→ Exercise prompt: In the records, from the start through the line containing "الحسين بن علي بن", replace "الطبعة" with "ط" wherever it appears. Write out that stretch again with every other part left unchanged.

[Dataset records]
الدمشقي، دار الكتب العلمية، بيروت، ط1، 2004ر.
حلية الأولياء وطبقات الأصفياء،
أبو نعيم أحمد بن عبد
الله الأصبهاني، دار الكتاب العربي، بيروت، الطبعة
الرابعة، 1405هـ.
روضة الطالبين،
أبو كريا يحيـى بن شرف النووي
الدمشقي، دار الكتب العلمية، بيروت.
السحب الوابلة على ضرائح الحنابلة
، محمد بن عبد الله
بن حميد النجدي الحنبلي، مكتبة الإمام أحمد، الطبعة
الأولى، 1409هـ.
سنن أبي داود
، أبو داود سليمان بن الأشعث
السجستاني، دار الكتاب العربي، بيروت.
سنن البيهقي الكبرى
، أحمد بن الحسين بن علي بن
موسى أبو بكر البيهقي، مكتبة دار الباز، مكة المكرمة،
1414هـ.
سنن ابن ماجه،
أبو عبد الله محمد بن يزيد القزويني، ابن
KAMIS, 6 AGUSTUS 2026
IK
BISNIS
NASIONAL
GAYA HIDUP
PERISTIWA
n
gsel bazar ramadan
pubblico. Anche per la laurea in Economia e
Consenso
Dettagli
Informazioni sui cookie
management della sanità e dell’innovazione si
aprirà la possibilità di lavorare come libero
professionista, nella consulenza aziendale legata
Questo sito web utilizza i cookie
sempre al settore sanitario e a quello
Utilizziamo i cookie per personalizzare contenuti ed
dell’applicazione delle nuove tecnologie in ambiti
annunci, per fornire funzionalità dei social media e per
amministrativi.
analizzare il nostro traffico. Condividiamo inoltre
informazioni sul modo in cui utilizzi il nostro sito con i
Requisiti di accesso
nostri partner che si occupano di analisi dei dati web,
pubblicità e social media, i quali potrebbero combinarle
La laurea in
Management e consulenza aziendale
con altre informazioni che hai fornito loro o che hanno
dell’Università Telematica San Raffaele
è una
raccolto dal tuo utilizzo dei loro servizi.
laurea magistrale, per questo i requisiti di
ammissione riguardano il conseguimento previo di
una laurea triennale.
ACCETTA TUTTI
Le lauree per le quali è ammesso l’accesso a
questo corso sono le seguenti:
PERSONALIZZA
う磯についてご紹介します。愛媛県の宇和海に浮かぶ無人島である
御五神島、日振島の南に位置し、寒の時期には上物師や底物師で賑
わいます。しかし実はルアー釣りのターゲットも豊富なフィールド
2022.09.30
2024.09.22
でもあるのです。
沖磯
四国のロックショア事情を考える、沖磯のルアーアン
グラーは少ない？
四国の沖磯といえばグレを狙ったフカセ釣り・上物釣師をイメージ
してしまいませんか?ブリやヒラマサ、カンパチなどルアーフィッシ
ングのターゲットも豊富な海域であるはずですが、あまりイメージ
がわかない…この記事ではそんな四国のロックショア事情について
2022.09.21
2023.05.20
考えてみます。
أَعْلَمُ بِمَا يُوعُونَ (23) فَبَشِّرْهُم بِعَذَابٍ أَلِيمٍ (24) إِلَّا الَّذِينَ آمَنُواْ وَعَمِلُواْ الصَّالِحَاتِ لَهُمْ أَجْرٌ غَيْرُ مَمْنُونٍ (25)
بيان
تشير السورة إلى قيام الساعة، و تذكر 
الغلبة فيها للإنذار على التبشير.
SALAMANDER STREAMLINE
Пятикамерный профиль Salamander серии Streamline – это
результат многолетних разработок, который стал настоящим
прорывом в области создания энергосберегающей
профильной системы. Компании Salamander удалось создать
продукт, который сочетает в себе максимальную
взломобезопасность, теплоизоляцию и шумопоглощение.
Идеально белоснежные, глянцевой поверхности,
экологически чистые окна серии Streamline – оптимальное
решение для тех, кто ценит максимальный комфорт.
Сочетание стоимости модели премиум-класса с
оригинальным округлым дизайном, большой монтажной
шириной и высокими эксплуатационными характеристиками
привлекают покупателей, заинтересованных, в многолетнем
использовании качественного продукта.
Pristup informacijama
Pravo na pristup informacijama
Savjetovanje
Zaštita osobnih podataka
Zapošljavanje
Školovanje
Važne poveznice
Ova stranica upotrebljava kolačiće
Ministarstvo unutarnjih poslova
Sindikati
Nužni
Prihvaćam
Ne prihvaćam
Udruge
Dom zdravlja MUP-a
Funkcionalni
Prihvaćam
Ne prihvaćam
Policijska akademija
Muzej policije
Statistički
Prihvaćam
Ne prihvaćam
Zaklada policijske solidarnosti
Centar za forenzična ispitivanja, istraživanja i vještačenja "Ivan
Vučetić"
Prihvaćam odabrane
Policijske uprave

→ The answer:
الدمشقي، دار الكتب العلمية، بيروت، ط1، 2004ر.
حلية الأولياء وطبقات الأصفياء،
أبو نعيم أحمد بن عبد
الله الأصبهاني، دار الكتاب العربي، بيروت، ط
الرابعة، 1405هـ.
روضة الطالبين،
أبو كريا يحيـى بن شرف النووي
الدمشقي، دار الكتب العلمية، بيروت.
السحب الوابلة على ضرائح الحنابلة
، محمد بن عبد الله
بن حميد النجدي الحنبلي، مكتبة الإمام أحمد، ط
الأولى، 1409هـ.
سنن أبي داود
، أبو داود سليمان بن الأشعث
السجستاني، دار الكتاب العربي، بيروت.
سنن البيهقي الكبرى
، أحمد بن الحسين بن علي بن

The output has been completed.